## DATA FOR THIS TASK
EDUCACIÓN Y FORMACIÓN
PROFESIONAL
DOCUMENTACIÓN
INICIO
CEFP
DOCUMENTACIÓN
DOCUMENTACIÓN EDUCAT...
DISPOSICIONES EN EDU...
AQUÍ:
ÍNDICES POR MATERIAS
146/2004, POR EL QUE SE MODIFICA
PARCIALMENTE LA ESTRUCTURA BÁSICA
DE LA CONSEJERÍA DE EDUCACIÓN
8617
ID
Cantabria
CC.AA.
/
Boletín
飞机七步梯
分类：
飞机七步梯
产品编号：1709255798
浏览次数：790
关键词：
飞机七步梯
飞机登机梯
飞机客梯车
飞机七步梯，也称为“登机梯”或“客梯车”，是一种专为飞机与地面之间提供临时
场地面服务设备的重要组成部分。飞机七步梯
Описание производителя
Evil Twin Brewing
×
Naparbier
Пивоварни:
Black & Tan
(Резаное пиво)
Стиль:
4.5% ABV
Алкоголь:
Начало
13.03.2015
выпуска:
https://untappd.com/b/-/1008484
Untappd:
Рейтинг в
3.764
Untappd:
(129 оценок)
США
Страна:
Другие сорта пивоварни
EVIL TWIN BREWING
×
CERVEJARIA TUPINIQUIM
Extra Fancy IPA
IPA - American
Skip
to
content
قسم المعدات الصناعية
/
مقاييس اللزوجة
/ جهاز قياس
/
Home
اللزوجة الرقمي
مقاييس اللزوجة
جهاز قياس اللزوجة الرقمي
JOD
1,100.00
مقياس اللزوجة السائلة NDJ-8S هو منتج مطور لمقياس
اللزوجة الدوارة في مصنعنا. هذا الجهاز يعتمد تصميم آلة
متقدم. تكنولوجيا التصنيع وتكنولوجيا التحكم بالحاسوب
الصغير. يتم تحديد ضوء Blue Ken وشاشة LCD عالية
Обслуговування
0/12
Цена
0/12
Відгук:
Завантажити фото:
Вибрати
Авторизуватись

## EXERCISE
Write out all of the rows above again, changing each "DOCUMENTACIÓN" to "DOCUMENTOS" and keeping every other line the same.

## REPLY
EDUCACIÓN Y FORMACIÓN
PROFESIONAL
DOCUMENTOS
INICIO
CEFP
DOCUMENTOS
DOCUMENTOS EDUCAT...
DISPOSICIONES EN EDU...
AQUÍ:
ÍNDICES POR MATERIAS
146/2004, POR EL QUE SE MODIFICA
PARCIALMENTE LA ESTRUCTURA BÁSICA
DE LA CONSEJERÍA DE EDUCACIÓN
8617
ID
Cantabria
CC.AA.
/
Boletín
飞机七步梯
分类：
飞机七步梯
产品编号：1709255798
浏览次数：790
关键词：
飞机七步梯
飞机登机梯
飞机客梯车
飞机七步梯，也称为“登机梯”或“客梯车”，是一种专为飞机与地面之间提供临时
场地面服务设备的重要组成部分。飞机七步梯
Описание производителя
Evil Twin Brewing
×
Naparbier
Пивоварни:
Black & Tan
(Резаное пиво)
Стиль:
4.5% ABV
Алкоголь:
Начало
13.03.2015
выпуска:
https://untappd.com/b/-/1008484
Untappd:
Рейтинг в
3.764
Untappd:
(129 оценок)
США
Страна:
Другие сорта пивоварни
EVIL TWIN BREWING
×
CERVEJARIA TUPINIQUIM
Extra Fancy IPA
IPA - American
Skip
to
content
قسم المعدات الصناعية
/
مقاييس اللزوجة
/ جهاز قياس
/
Home
اللزوجة الرقمي
مقاييس اللزوجة
جهاز قياس اللزوجة الرقمي
JOD
1,100.00
مقياس اللزوجة السائلة NDJ-8S هو منتج مطور لمقياس
اللزوجة الدوارة في مصنعنا. هذا الجهاز يعتمد تصميم آلة
متقدم. تكنولوجيا التصنيع وتكنولوجيا التحكم بالحاسوب
الصغير. يتم تحديد ضوء Blue Ken وشاشة LCD عالية
Обслуговування
0/12
Цена
0/12
Відгук:
Завантажити фото:
Вибрати
Авторизуватись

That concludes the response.